Cette situation inquiète plusieurs habitants qui pensent à un phénomène surnaturel lié à la sorcellerie et, qui selon eux, pourrait avoir des conséquences sur la vie de la population.

Selon le chercheur et professeur à l’Université Officielle de Bukavu Balezi Zihalirhwa Alfonse qui cite le Centre des Recherches Hydro biologiques d’Uvira, il s’agit d’une situation normale qui survient presque chaque année au mois de septembre.

Selon lui, cette situation est due à la montée des algues vertes qui sont des végétaux poussant sous l’eau et qui font naturellement partie de l’écosystème marin.

« … je vais répondre en s’appuyant sur les informations reçues de mon ainé scientifique le Prof Nshobo qui est chercheur au Centre des Recherches Hydro biologiques du territoire d’Uvira CRH en sigle », précise-t-il avant de commencer.

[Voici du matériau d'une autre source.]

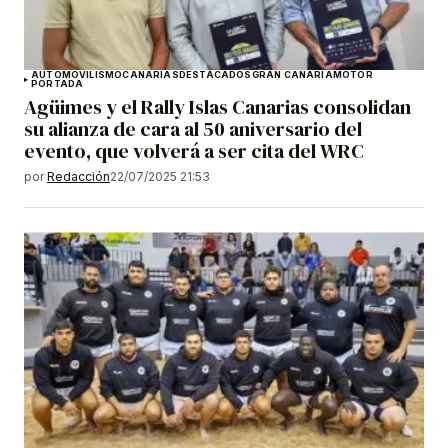
AUTOMOVILISMO
CANARIAS
DESTACADOS
GRAN CANARIA
MOTOR
PORTADA
Agüimes y el Rally Islas Canarias consolidan
su alianza de cara al 50 aniversario del
evento, que volverá a ser cita del WRC
por
Redacción
22/07/2025 21:53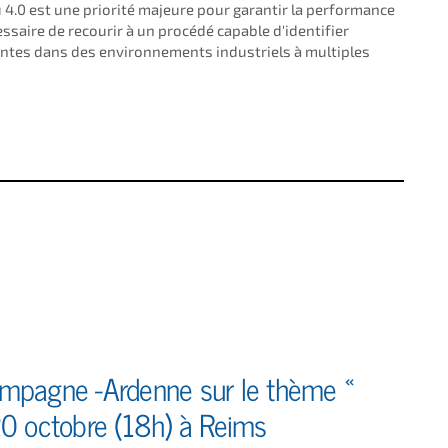
du 4.0 est une priorité majeure pour garantir la performance
essaire de recourir à un procédé capable d'identifier
rentes dans des environnements industriels à multiples
ampagne -Ardenne sur le thème «
20 octobre (18h) à Reims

« … il s’agit des algues vertes qu’on appelle des phytoplanctons qui produisent en produisent en profondeurs des déchets qu’on appelle des bloums et ces bloums forment des agrégats. Ce n’est pas tout le lac qui est coloré mais c’est à certains endroits. Le CRH a lancé une équipe des chercheurs qui est sur le terrain, je pense que dans les jours à venir il y aura plus d’explications. Mais c’est des situations qui sont fréquentes surtout au mois de septembre… », explique Balezi Zihalirhwa.

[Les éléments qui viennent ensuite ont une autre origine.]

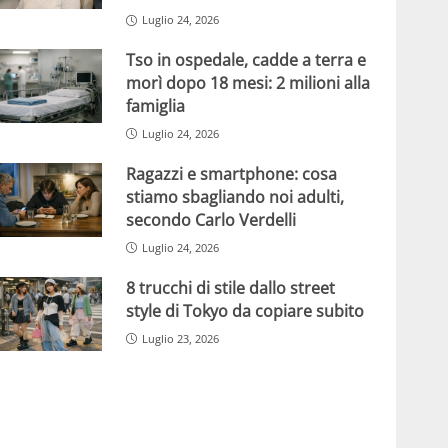
Luglio 24, 2026
Tso in ospedale, cadde a terra e
morì dopo 18 mesi: 2 milioni alla
famiglia
Luglio 24, 2026
Ragazzi e smartphone: cosa
stiamo sbagliando noi adulti,
secondo Carlo Verdelli
Luglio 24, 2026
8 trucchi di stile dallo street
style di Tokyo da copiare subito
Luglio 23, 2026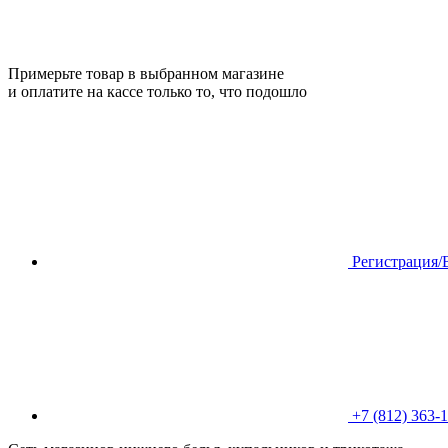
Примерьте товар в выбранном магазине
и оплатите на кассе только то, что подошло
Регистрация/
+7 (812) 363-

Il précise que la durée pour cela n’est pas déterminée aussi longtemps qu’il y aura production de ces algues vertes dans le Lac Tanganyika.

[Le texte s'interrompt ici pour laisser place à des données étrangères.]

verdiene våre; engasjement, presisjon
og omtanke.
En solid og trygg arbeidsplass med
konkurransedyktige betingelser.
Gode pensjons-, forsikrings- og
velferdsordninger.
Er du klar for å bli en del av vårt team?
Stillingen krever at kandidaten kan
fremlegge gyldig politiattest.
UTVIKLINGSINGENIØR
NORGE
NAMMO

« … par rapport aux conséquences sur le plan humain, je pense que ce n’est pas grave car déjà les poissons se nourrissent de ces phytoplanctons. Peut être écologiquement ils ont d’autres valeurs qui peuvent être bénéfiques pour la biodiversité du Lac. Mais il faudra d’autres recherches pour voir ça peut avoir des effets sur la vie humaine… », ajoute cet enseignant d’Université.

Le professeur Balezi Zihalirhwa Alfonse appelle les habitants d’Uvira au calme et à se référer au Centre des Recherches Hydro biologiques d’Uvira qui a déjà envoyé des chercheurs sur le terrain afin de trouver davantage d’explications sur ce phénomène qui reste naturel.